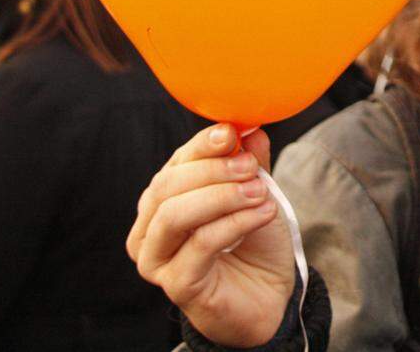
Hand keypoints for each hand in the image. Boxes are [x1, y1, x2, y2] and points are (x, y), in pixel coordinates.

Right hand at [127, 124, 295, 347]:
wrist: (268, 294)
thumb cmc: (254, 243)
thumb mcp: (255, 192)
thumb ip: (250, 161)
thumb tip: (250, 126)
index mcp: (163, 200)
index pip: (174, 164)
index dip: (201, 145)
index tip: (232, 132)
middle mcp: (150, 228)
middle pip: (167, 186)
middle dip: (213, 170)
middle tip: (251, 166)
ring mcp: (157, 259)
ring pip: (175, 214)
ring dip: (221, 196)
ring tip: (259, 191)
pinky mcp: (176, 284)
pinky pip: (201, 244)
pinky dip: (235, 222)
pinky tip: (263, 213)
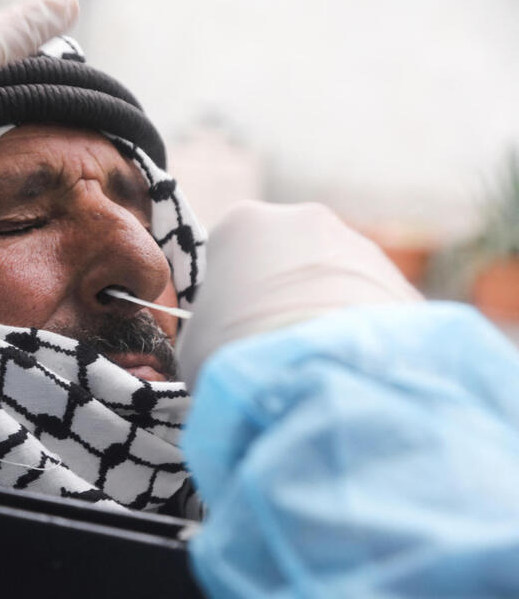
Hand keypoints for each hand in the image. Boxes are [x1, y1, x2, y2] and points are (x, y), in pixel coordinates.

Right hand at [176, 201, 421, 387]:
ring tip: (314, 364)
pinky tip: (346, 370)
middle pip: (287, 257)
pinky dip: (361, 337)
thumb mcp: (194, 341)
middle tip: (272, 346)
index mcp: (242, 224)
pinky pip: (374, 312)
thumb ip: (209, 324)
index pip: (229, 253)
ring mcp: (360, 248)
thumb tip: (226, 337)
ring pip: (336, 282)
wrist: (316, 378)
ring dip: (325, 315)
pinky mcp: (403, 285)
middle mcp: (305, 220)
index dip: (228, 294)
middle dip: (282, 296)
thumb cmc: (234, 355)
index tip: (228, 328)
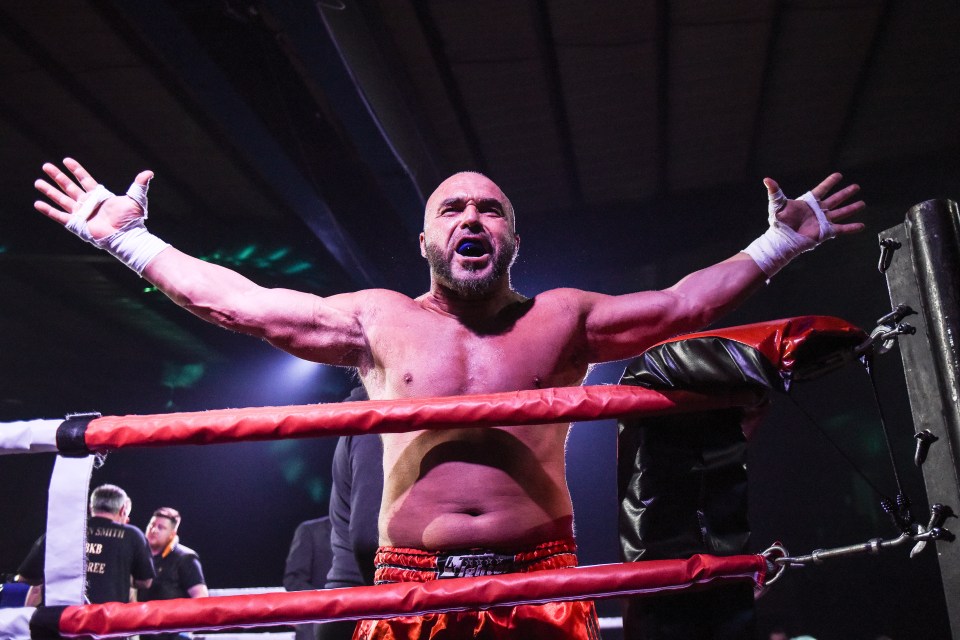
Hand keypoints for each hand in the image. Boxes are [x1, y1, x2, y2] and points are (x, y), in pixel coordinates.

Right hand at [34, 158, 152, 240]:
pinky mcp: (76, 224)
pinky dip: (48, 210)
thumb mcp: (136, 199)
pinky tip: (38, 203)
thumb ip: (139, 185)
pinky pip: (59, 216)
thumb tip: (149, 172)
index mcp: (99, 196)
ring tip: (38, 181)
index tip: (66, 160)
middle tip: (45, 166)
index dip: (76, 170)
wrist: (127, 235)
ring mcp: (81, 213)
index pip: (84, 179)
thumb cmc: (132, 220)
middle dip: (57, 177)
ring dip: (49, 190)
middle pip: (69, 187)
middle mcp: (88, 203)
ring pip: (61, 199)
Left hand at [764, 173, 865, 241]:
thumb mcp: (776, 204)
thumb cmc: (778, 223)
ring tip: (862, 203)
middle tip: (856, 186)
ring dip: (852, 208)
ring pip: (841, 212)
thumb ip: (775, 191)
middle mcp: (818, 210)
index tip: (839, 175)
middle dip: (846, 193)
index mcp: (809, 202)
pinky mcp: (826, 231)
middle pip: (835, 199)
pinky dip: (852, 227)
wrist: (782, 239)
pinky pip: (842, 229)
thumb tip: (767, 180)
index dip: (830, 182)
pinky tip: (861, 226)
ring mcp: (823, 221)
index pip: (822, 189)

|---|

→ **Task requirements**: Please output the lines above beginning at the line with "index dip: (228, 294)" and ending after the line with "pinky tip: (38, 203)", precisely as written and with no pictures.

→ **Expected output**:
index dip: (228, 294)
middle dip: (282, 296)
thumb cmc: (234, 355)
index tip: (228, 328)
Hand keypoints for each hand in the image. Boxes are [x1, y1, x2, y2] and points are (x, y), in pixel coordinates.

Right hand at [34, 158, 152, 240]:
pinky mcp: (76, 224)
pinky dip: (48, 210)
thumb mcp: (136, 199)
pinky tip: (38, 203)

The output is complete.